なぜ半導体洗浄工程で赤外線ランプを使用するのか
半導体製造工場で「グリーン化」を図るというのは、単に規制を満たすためだけではありません。有害なVOCの削減や、過剰なエネルギー消費の抑制が目的です。そのため、乾燥用には防水機能を持つ赤外線ランプが使用されています。
具体的には、従来の熱風乾燥方式では空気や部屋全体を加熱する必要がありますが、赤外線ランプはウェハー自体に直接作用します。つまり、より効率的なのです。
エネルギーの無駄を削減
従来の熱風乾燥方式はエネルギーを多く消費します。周囲の温度を一定に保つだけでも莫大なエネルギーが必要です。
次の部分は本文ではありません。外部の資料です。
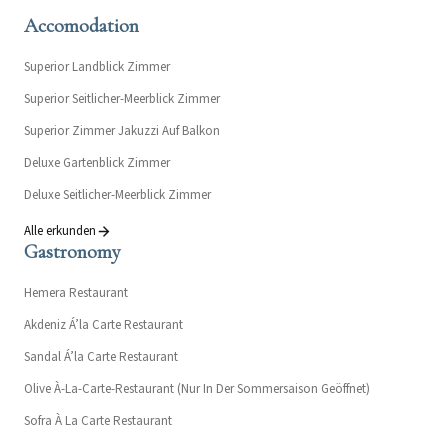
Accomodation
Superior Landblick Zimmer
Superior Seitlicher-Meerblick Zimmer
Superior Zimmer Jakuzzi Auf Balkon
Deluxe Gartenblick Zimmer
Deluxe Seitlicher-Meerblick Zimmer
Alle erkunden
Gastronomy
Hemera Restaurant
Akdeniz Á’la Carte Restaurant
Sandal Á’la Carte Restaurant
Olive À-La-Carte-Restaurant (Nur In Der Sommersaison Geöffnet)
Sofra À La Carte Restaurant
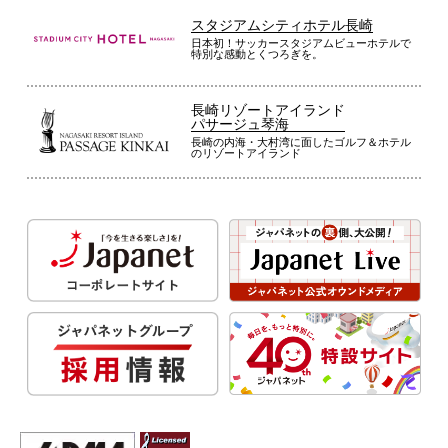
スタジアムシティホテル長崎
日本初！サッカースタジアムビューホテルで
特別な感動とくつろぎを。
長崎リゾートアイランド
パサージュ琴海
長崎の内海・大村湾に面したゴルフ＆ホテル
のリゾートアイランド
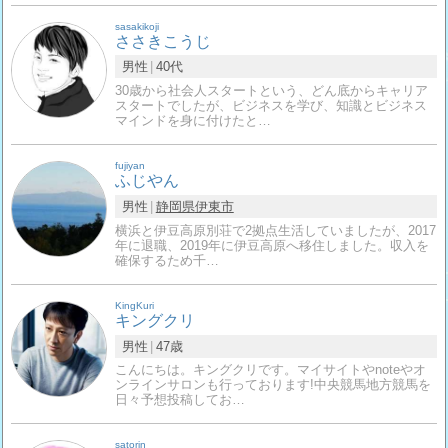
sasakikoji
ささきこうじ
男性
40代
30歳から社会人スタートという、どん底からキャリア
スタートでしたが、ビジネスを学び、知識とビジネス
マインドを身に付けたと…
fujiyan
ふじやん
男性
静岡県
伊東市
横浜と伊豆高原別荘で2拠点生活していましたが、2017
年に退職、2019年に伊豆高原へ移住しました。収入を
確保するため千…
KingKuri
キングクリ
男性
47歳
こんにちは。キングクリです。マイサイトやnoteやオ
ンラインサロンも行っております!中央競馬地方競馬を
日々予想投稿してお…
satorin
一方、赤外線ランプは短波または中波の放射を送信し、ウェハー上の液体膜を貫通させて水分子を振動させ、瞬時に蒸発させます。非常に高速での乾燥が可能です。
急速に加熱されるため、1枚のウェハーあたりに必要な電力も大幅に削減されます。また、燃焼ガスや溶剤も発生しないため、クリーンルームの環境もより良くなります。
「濡れた領域」への対応
洗浄ステーションは本来、湿った環境です。通常の赤外線ランプを使うと、水滴が当たるとすぐに故障してしまいます。熱衝撃が大きな問題です。
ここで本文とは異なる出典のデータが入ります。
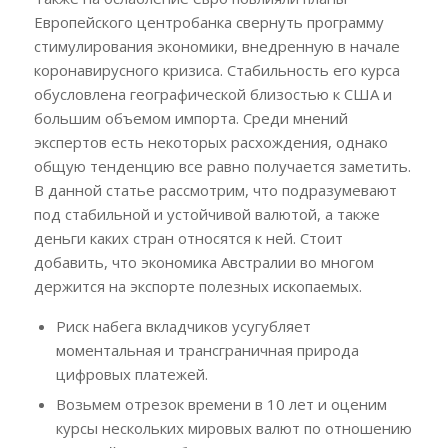
Европейского центробанка свернуть программу
стимулирования экономики, внедренную в начале
коронавирусного кризиса. Стабильность его курса
обусловлена географической близостью к США и
большим объемом импорта. Среди мнений
экспертов есть некоторых расхождения, однако
общую тенденцию все равно получается заметить.
В данной статье рассмотрим, что подразумевают
под стабильной и устойчивой валютой, а также
деньги каких стран относятся к ней. Стоит
добавить, что экономика Австралии во многом
держится на экспорте полезных ископаемых.
Риск набега вкладчиков усугубляет
моментальная и трансграничная природа
цифровых платежей.
Возьмем отрезок времени в 10 лет и оценим
курсы нескольких мировых валют по отношению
これを解決するために、特殊な石英製のカバーや密封された端子を持つランプが使用されます。これにより、湿気が電極に触れるのを防ぎます。このランプを洗浄タンクの真上に設置すれば、蒸気や飛び散った液体による故障の心配もありません。
バランスの取り方
ただし、高ワット数の赤外線ランプは強力な威力を持っています。そのため、冷却システムに大きな負荷がかかります。コンベヤーベルトの速度が遅すぎると、ウェハーが過熱したり、フォトレジストが損傷したりする可能性があります。ですから、ワット数とベルトの速度の間で適切なバランスを見つける必要があります。
このバランスが取れれば、大型でエネルギーを多く消費する乾燥装置は不要になります。結果として、よりコンパクトな設備が実現し、環境にも優しい製造ラインが作れます。